In case you didn’t notice, Britain just held an election and the ruling Conservative Party, which had expected to win by a landslide, got hammered. The experts had given Jeremy Corbyn, the leader of the opposition Labour Party, almost no chance to win. To be sure, he campaigned on a platform of stringent opposition to long years of Conservative-ordained austerity — a message that resonated especially with students and the discontented. But, still, who would vote for a not-entirely-reformed Marxist, a man who has publicly flirted with the IRA and Hugo Chávez and Hamas?
As it turned out, there were plenty of voters who preferred “Loony” Labour to the incumbents; enough of them to strip Prime Minister Theresa May of her majority. Once again, the pundits were confounded.
Wednesday’s horrific fire in Grenfell Tower in West London may help to explain why things turned out this way. The 24-storey building was an island of public housing in a surrounding sea of high-end real estate — the sort of ultra-fabulous homes that have proliferated in the city in recent years as soaring prices have driven out middle-class families.
The residents of Grenfell had long warned about poor safety in their building, but no one was listening. Their ominous predictions came true on the morning of the fire. The central fire alarm system failed; sprinkler systems malfunctioned.
So far 17 have died, but the final toll is likely to be much higher. There were probably about 600 people in the building when the fire started. In scenes reminiscent of the World Trade Towers on 9/11, some chose to jump from the upper floors rather than being burnt alive.
Yet the culprits this time were not terrorists. Many Londoners immediately blamed systematic neglect by the powers that be. Danny Vance, a local pastor, didn’t pull his punches: “The disparity in this country between rich and poor is disgusting,” he told an interviewer from a London newspaper. “This would not have happened in those £2 million, £5 million flats around the corner.”

***

(Required actions):
1. Answer these questions using the article on the British election and the Grenfell Tower fire:
(a) How many storeys did Grenfell Tower have?
(b) About how many people were probably in the building when the fire started?
(c) What is the name of the local pastor quoted?
2. Write the next few paragraphs of the article on the British election and the Grenfell Tower fire, picking up after its final sentence.
The material that comes next has no connection to the article.

(Raw data):
***

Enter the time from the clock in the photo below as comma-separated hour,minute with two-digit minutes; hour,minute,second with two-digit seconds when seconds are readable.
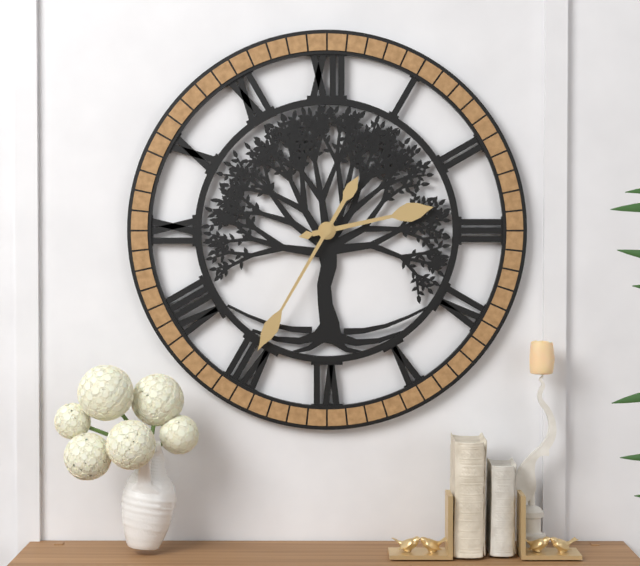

***

(Task answers):
1.
(a) 24
(b) About 600
(c) Danny Vance

2.
Some of the theories about the fire may prove to be overblown. Some locals claimed that the fire was fuelled in part by cladding that had recently been added to the outside of the structure to make it look like less of an eyesore to the surrounding upmarket neighbourhoods. But that such ideas are even being aired tells you a lot about the problems festering in British society.
You do not have to take my word for it. In an article in Wednesday’s edition of the Financial Times — a publication not usually suspected of sympathy for the “Loony Left” — columnist Edward Luce argues that the Anglo-American world has become the victim of its own arrogance. He recalls how both Britain and the United States embraced thoroughgoing free market reforms during the “Reagan-Thatcher revolution of the 1980s”. They had good reasons for doing so, he contends, but they overdid it: “Hundreds of thousands of French lawyers and financiers may have moved to London in the last generation. Many more British have been priced out of their own capital city.”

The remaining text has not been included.